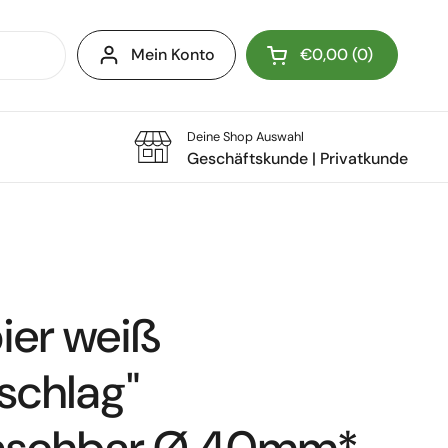
Mein Konto
€0,00
0
Warenkorb öffnen
Deine Shop Auswahl
Geschäftskunde
|
Privatkunde
ier weiß
chlag"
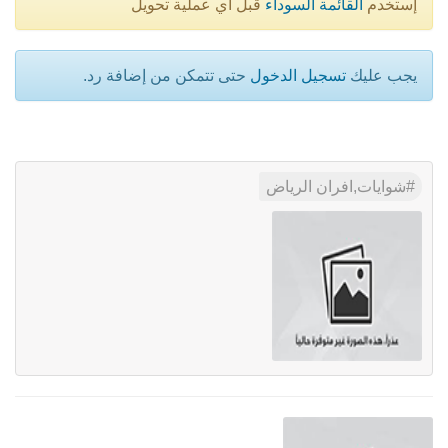
إستخدم
القائمة السوداء
قبل أي عملية تحويل
يجب عليك
تسجيل الدخول
حتى تتمكن من إضافة رد.
شوايات,افران الرياض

__PROMPT__: Return each line from the material above exactly, but not the pictures.

__RESPONSE TO THIS EXERCISE__:
Mein Konto
€0,00
0
Warenkorb öffnen
Deine Shop Auswahl
Geschäftskunde
|
Privatkunde
ier weiß
chlag"
إستخدم
القائمة السوداء
قبل أي عملية تحويل
يجب عليك
تسجيل الدخول
حتى تتمكن من إضافة رد.
شوايات,افران الرياض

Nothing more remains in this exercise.